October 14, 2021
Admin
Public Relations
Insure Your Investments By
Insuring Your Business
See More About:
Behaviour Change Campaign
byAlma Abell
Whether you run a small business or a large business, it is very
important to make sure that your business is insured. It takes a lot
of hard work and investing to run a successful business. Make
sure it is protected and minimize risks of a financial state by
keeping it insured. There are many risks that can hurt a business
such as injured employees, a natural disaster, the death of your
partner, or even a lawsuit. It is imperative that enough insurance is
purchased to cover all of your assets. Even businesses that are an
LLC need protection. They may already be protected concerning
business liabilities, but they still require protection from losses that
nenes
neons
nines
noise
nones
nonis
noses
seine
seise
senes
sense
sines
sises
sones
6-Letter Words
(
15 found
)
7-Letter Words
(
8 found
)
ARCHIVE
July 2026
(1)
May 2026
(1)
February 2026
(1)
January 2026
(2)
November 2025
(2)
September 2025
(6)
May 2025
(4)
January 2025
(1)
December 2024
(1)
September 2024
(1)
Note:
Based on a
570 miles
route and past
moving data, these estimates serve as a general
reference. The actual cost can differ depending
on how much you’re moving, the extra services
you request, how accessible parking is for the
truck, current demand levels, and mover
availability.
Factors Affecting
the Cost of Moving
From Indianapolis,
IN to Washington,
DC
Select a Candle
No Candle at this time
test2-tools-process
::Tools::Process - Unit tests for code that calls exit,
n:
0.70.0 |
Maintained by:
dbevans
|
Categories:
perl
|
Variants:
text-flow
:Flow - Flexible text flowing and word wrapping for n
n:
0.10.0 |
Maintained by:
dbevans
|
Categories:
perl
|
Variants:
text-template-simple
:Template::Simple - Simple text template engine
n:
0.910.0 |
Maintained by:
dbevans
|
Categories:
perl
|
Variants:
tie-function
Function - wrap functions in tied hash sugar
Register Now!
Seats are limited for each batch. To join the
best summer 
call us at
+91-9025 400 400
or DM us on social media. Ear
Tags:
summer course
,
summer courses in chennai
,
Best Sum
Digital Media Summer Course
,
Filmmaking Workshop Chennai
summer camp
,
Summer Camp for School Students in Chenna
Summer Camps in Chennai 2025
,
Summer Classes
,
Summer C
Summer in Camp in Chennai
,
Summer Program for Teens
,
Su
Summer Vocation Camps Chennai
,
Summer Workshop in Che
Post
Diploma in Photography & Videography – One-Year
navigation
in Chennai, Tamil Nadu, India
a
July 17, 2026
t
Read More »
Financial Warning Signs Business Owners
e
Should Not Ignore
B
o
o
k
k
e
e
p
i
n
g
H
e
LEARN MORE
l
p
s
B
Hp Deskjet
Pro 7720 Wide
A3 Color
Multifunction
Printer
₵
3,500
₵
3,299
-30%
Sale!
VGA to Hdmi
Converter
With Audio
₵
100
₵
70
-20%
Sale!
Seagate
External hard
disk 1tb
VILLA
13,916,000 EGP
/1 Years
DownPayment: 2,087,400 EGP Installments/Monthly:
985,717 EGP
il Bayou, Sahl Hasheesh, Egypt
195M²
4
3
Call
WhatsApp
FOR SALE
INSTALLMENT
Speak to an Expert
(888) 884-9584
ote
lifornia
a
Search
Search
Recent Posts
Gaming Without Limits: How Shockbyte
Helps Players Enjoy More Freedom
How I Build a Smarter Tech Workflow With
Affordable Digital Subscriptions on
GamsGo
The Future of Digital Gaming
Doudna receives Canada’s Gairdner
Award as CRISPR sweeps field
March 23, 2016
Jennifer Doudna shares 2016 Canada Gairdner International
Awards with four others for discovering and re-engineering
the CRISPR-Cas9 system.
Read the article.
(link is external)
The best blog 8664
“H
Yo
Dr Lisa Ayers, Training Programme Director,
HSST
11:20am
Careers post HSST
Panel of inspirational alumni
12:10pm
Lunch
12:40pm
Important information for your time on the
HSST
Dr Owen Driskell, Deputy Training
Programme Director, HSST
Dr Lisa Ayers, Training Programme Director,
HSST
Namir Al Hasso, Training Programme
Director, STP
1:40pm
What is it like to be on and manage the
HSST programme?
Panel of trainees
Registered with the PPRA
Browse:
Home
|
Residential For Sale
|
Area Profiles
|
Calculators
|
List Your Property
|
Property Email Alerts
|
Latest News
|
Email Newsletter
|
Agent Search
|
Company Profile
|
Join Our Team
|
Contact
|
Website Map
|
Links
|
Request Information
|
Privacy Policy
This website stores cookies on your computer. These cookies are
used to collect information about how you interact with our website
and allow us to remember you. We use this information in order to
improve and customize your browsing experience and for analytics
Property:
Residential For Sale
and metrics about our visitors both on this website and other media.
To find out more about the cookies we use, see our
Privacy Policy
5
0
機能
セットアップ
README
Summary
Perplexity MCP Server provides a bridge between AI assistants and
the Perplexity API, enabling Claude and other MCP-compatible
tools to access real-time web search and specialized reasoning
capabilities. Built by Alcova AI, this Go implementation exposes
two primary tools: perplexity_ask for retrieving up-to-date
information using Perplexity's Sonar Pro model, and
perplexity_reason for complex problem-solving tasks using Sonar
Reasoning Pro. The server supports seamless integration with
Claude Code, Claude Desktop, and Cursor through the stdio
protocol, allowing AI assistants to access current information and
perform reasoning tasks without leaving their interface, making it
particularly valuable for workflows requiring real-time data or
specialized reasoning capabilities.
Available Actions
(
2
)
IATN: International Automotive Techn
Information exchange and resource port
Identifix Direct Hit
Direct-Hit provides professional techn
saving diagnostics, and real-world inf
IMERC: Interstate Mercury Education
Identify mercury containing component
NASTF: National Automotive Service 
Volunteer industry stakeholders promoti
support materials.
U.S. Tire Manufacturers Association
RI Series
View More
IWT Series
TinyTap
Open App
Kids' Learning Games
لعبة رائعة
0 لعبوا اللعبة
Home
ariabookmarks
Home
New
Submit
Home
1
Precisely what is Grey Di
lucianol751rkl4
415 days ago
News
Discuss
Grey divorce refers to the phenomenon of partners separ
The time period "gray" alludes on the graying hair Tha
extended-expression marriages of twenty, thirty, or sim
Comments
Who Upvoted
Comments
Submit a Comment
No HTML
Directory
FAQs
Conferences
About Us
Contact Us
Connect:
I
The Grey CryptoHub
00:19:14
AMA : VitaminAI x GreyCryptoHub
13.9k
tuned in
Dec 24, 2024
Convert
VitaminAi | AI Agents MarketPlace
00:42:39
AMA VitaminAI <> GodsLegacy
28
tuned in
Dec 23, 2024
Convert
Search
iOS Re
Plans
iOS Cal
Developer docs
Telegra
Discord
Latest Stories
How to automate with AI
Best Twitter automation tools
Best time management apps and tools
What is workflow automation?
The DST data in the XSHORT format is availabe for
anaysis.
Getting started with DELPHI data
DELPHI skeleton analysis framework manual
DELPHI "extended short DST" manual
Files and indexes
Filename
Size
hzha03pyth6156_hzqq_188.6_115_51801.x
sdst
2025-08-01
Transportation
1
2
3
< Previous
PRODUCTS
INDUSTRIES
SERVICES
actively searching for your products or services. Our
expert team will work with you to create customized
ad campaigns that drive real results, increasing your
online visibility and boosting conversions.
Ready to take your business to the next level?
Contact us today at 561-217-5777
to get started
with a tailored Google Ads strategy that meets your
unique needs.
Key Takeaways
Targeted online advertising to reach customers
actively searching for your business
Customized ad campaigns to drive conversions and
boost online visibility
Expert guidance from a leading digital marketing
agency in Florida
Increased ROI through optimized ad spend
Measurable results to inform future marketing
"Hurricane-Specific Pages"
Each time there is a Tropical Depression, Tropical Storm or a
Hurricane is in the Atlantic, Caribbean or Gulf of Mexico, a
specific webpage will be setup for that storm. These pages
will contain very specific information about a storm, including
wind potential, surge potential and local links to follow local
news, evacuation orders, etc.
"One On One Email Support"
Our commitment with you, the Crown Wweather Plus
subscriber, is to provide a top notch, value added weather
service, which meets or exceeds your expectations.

» Work to be completed:
Quote, word for word, the stretch of the records from the very start through the line that contains "of hard work".

» Expected output:
October 14, 2021
Admin
Public Relations
Insure Your Investments By
Insuring Your Business
See More About:
Behaviour Change Campaign
byAlma Abell
Whether you run a small business or a large business, it is very
important to make sure that your business is insured. It takes a lot
of hard work and investing to run a successful business. Make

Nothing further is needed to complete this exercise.